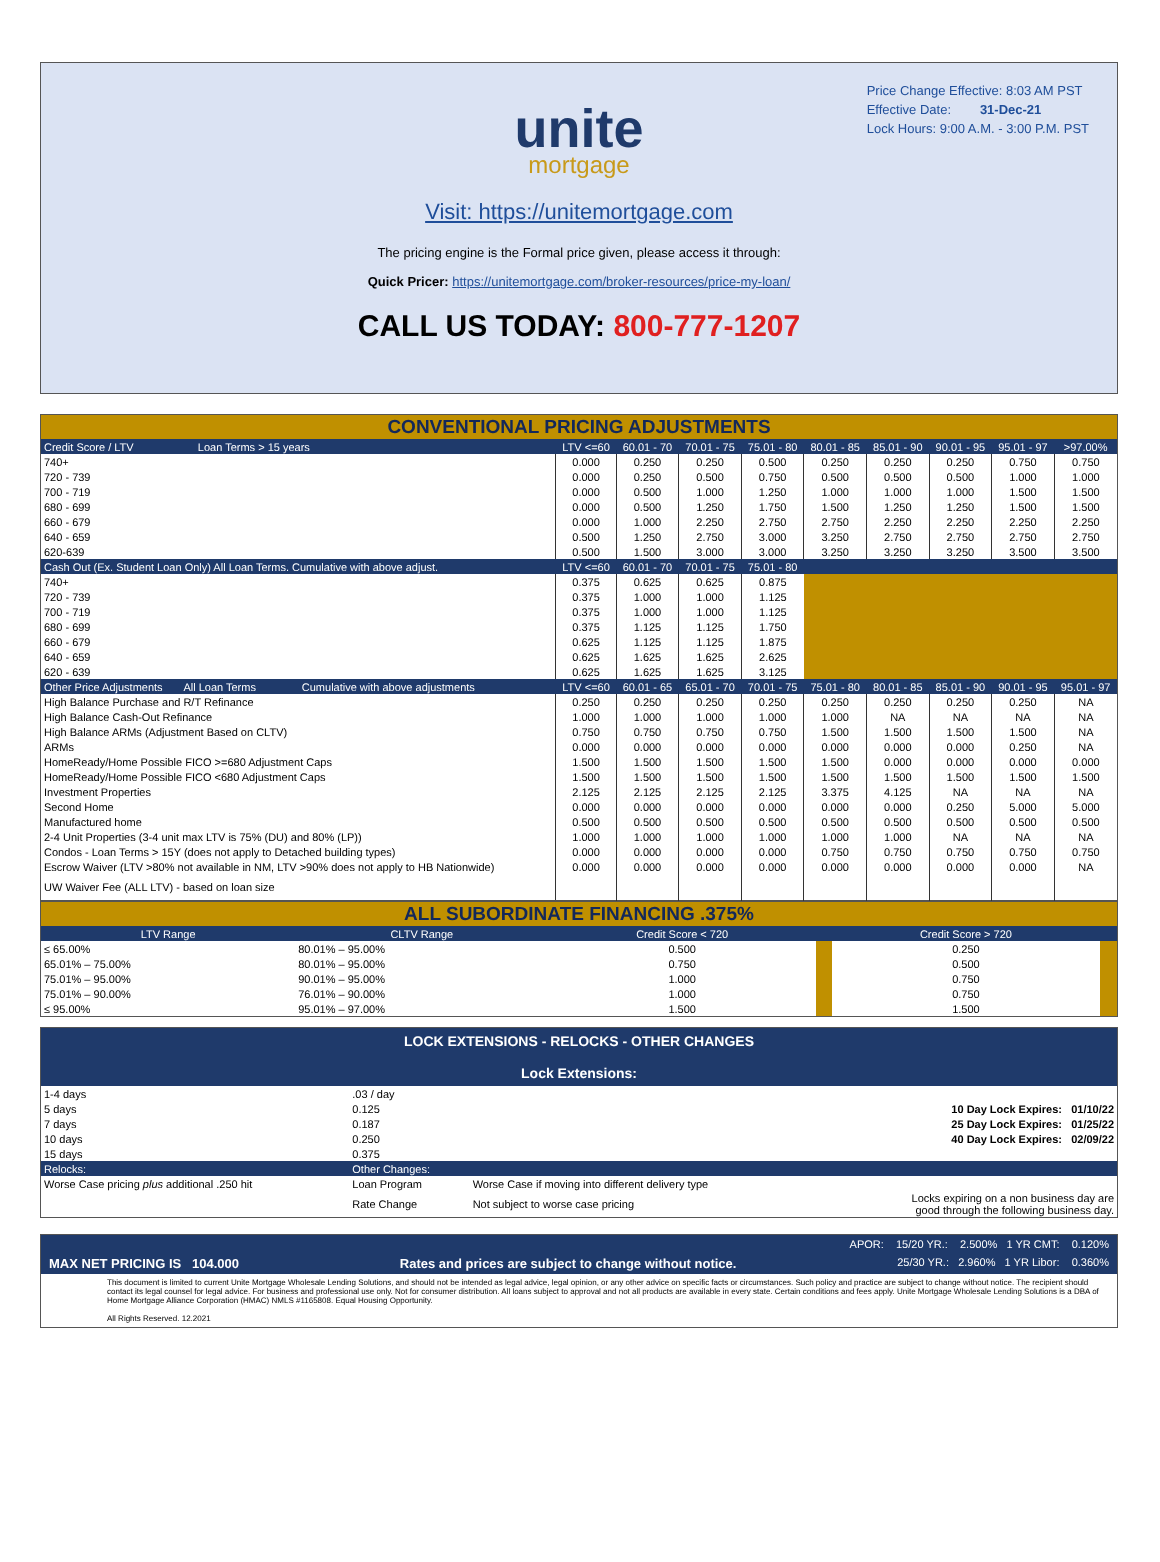Price Change Effective: 8:03 AM PST
Effective Date: 31-Dec-21
Lock Hours: 9:00 A.M. - 3:00 P.M. PST
unite
mortgage
Visit: https://unitemortgage.com
The pricing engine is the Formal price given, please access it through:
Quick Pricer: https://unitemortgage.com/broker-resources/price-my-loan/
CALL US TODAY: 800-777-1207
| CONVENTIONAL PRICING ADJUSTMENTS | | | | | | | | | |
| Credit Score / LTV Loan Terms > 15 years | LTV <=60 | 60.01 - 70 | 70.01 - 75 | 75.01 - 80 | 80.01 - 85 | 85.01 - 90 | 90.01 - 95 | 95.01 - 97 | >97.00% |
| 740+ | 0.000 | 0.250 | 0.250 | 0.500 | 0.250 | 0.250 | 0.250 | 0.750 | 0.750 |
| 720 - 739 | 0.000 | 0.250 | 0.500 | 0.750 | 0.500 | 0.500 | 0.500 | 1.000 | 1.000 |
| 700 - 719 | 0.000 | 0.500 | 1.000 | 1.250 | 1.000 | 1.000 | 1.000 | 1.500 | 1.500 |
| 680 - 699 | 0.000 | 0.500 | 1.250 | 1.750 | 1.500 | 1.250 | 1.250 | 1.500 | 1.500 |
| 660 - 679 | 0.000 | 1.000 | 2.250 | 2.750 | 2.750 | 2.250 | 2.250 | 2.250 | 2.250 |
| 640 - 659 | 0.500 | 1.250 | 2.750 | 3.000 | 3.250 | 2.750 | 2.750 | 2.750 | 2.750 |
| 620-639 | 0.500 | 1.500 | 3.000 | 3.000 | 3.250 | 3.250 | 3.250 | 3.500 | 3.500 |
| Cash Out (Ex. Student Loan Only) All Loan Terms. Cumulative with above adjust. | LTV <=60 | 60.01 - 70 | 70.01 - 75 | 75.01 - 80 | | | | | |
| 740+ | 0.375 | 0.625 | 0.625 | 0.875 | | | | | |
| 720 - 739 | 0.375 | 1.000 | 1.000 | 1.125 | | | | | |
| 700 - 719 | 0.375 | 1.000 | 1.000 | 1.125 | | | | | |
| 680 - 699 | 0.375 | 1.125 | 1.125 | 1.750 | | | | | |
| 660 - 679 | 0.625 | 1.125 | 1.125 | 1.875 | | | | | |
| 640 - 659 | 0.625 | 1.625 | 1.625 | 2.625 | | | | | |
| 620 - 639 | 0.625 | 1.625 | 1.625 | 3.125 | | | | | |
| Other Price Adjustments All Loan Terms Cumulative with above adjustments | LTV <=60 | 60.01 - 65 | 65.01 - 70 | 70.01 - 75 | 75.01 - 80 | 80.01 - 85 | 85.01 - 90 | 90.01 - 95 | 95.01 - 97 |
| High Balance Purchase and R/T Refinance | 0.250 | 0.250 | 0.250 | 0.250 | 0.250 | 0.250 | 0.250 | 0.250 | NA |
| High Balance Cash-Out Refinance | 1.000 | 1.000 | 1.000 | 1.000 | 1.000 | NA | NA | NA | NA |
| High Balance ARMs (Adjustment Based on CLTV) | 0.750 | 0.750 | 0.750 | 0.750 | 1.500 | 1.500 | 1.500 | 1.500 | NA |
| ARMs | 0.000 | 0.000 | 0.000 | 0.000 | 0.000 | 0.000 | 0.000 | 0.250 | NA |
| HomeReady/Home Possible FICO >=680 Adjustment Caps | 1.500 | 1.500 | 1.500 | 1.500 | 1.500 | 0.000 | 0.000 | 0.000 | 0.000 |
| HomeReady/Home Possible FICO <680 Adjustment Caps | 1.500 | 1.500 | 1.500 | 1.500 | 1.500 | 1.500 | 1.500 | 1.500 | 1.500 |
| Investment Properties | 2.125 | 2.125 | 2.125 | 2.125 | 3.375 | 4.125 | NA | NA | NA |
| Second Home | 0.000 | 0.000 | 0.000 | 0.000 | 0.000 | 0.000 | 0.250 | 5.000 | 5.000 |
| Manufactured home | 0.500 | 0.500 | 0.500 | 0.500 | 0.500 | 0.500 | 0.500 | 0.500 | 0.500 |
| 2-4 Unit Properties (3-4 unit max LTV is 75% (DU) and 80% (LP)) | 1.000 | 1.000 | 1.000 | 1.000 | 1.000 | 1.000 | NA | NA | NA |
| Condos - Loan Terms > 15Y (does not apply to Detached building types) | 0.000 | 0.000 | 0.000 | 0.000 | 0.750 | 0.750 | 0.750 | 0.750 | 0.750 |
| Escrow Waiver (LTV >80% not available in NM, LTV >90% does not apply to HB Nationwide) | 0.000 | 0.000 | 0.000 | 0.000 | 0.000 | 0.000 | 0.000 | 0.000 | NA |
| UW Waiver Fee (ALL LTV) - based on loan size | | | | | | | | | |
| ALL SUBORDINATE FINANCING .375% | | | | | |
| LTV Range | CLTV Range | Credit Score < 720 | | Credit Score > 720 | |
| ≤ 65.00% | 80.01% – 95.00% | 0.500 | | 0.250 | |
| 65.01% – 75.00% | 80.01% – 95.00% | 0.750 | | 0.500 | |
| 75.01% – 95.00% | 90.01% – 95.00% | 1.000 | | 0.750 | |
| 75.01% – 90.00% | 76.01% – 90.00% | 1.000 | | 0.750 | |
| ≤ 95.00% | 95.01% – 97.00% | 1.500 | | 1.500 | |
LOCK EXTENSIONS - RELOCKS - OTHER CHANGES
Lock Extensions:
| 1-4 days | .03 / day | | |
| 5 days | 0.125 | | 10 Day Lock Expires: 01/10/22 |
| 7 days | 0.187 | | 25 Day Lock Expires: 01/25/22 |
| 10 days | 0.250 | | 40 Day Lock Expires: 02/09/22 |
| 15 days | 0.375 | | |
| Relocks: | Other Changes: | | |
| Worse Case pricing plus additional .250 hit | Loan Program | Worse Case if moving into different delivery type | |
| | Rate Change | Not subject to worse case pricing | Locks expiring on a non business day are good through the following business day. |
APOR: 15/20 YR.: 2.500% 1 YR CMT: 0.120%
MAX NET PRICING IS 104.000 Rates and prices are subject to change without notice. 25/30 YR.: 2.960% 1 YR Libor: 0.360%
This document is limited to current Unite Mortgage Wholesale Lending Solutions, and should not be intended as legal advice, legal opinion, or any other advice on specific facts or circumstances. Such policy and practice are subject to change without notice. The recipient should contact its legal counsel for legal advice. For business and professional use only. Not for consumer distribution. All loans subject to approval and not all products are available in every state. Certain conditions and fees apply. Unite Mortgage Wholesale Lending Solutions is a DBA of Home Mortgage Alliance Corporation (HMAC) NMLS #1165808. Equal Housing Opportunity.
All Rights Reserved. 12.2021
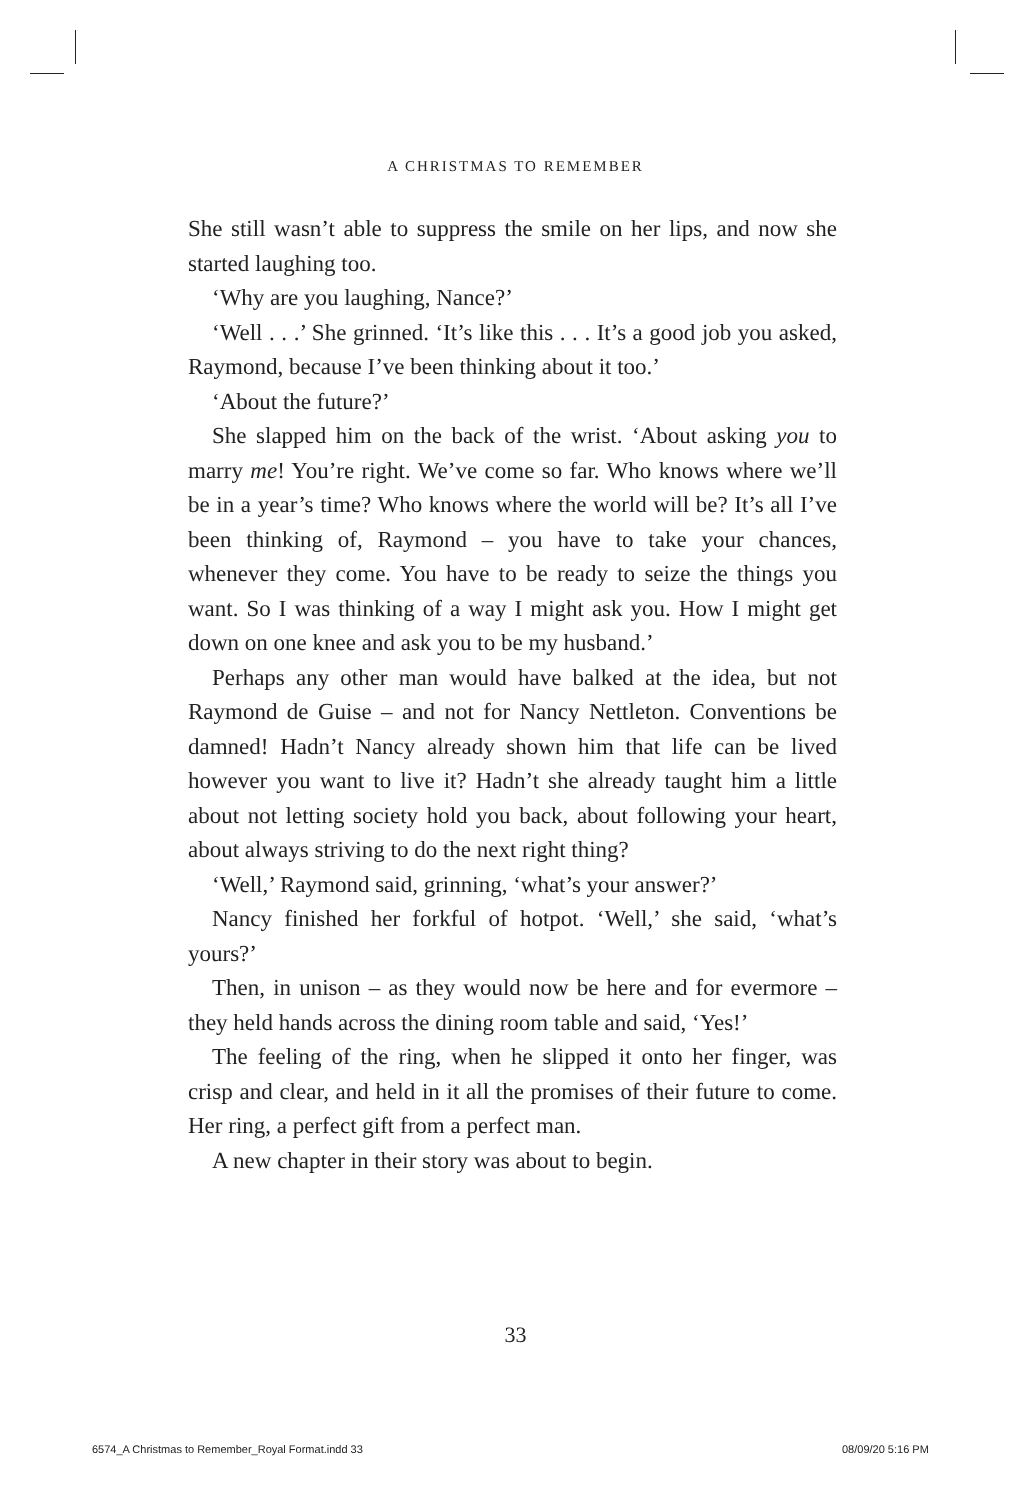A CHRISTMAS TO REMEMBER
She still wasn’t able to suppress the smile on her lips, and now she started laughing too.
‘Why are you laughing, Nance?’
‘Well . . .’ She grinned. ‘It’s like this . . . It’s a good job you asked, Raymond, because I’ve been thinking about it too.’
‘About the future?’
She slapped him on the back of the wrist. ‘About asking you to marry me! You’re right. We’ve come so far. Who knows where we’ll be in a year’s time? Who knows where the world will be? It’s all I’ve been thinking of, Raymond – you have to take your chances, whenever they come. You have to be ready to seize the things you want. So I was thinking of a way I might ask you. How I might get down on one knee and ask you to be my husband.’
Perhaps any other man would have balked at the idea, but not Raymond de Guise – and not for Nancy Nettleton. Conventions be damned! Hadn’t Nancy already shown him that life can be lived however you want to live it? Hadn’t she already taught him a little about not letting society hold you back, about following your heart, about always striving to do the next right thing?
‘Well,’ Raymond said, grinning, ‘what’s your answer?’
Nancy finished her forkful of hotpot. ‘Well,’ she said, ‘what’s yours?’
Then, in unison – as they would now be here and for evermore – they held hands across the dining room table and said, ‘Yes!’
The feeling of the ring, when he slipped it onto her finger, was crisp and clear, and held in it all the promises of their future to come. Her ring, a perfect gift from a perfect man.
A new chapter in their story was about to begin.
33
6574_A Christmas to Remember_Royal Format.indd 33
08/09/20 5:16 PM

###

All lines holding the word "Credit" must be found in the listing and copied.

| Credit Score / LTV Loan Terms > 15 years | LTV <=60 | 60.01 - 70 | 70.01 - 75 | 75.01 - 80 | 80.01 - 85 | 85.01 - 90 | 90.01 - 95 | 95.01 - 97 | >97.00% |
| LTV Range | CLTV Range | Credit Score < 720 | | Credit Score > 720 | |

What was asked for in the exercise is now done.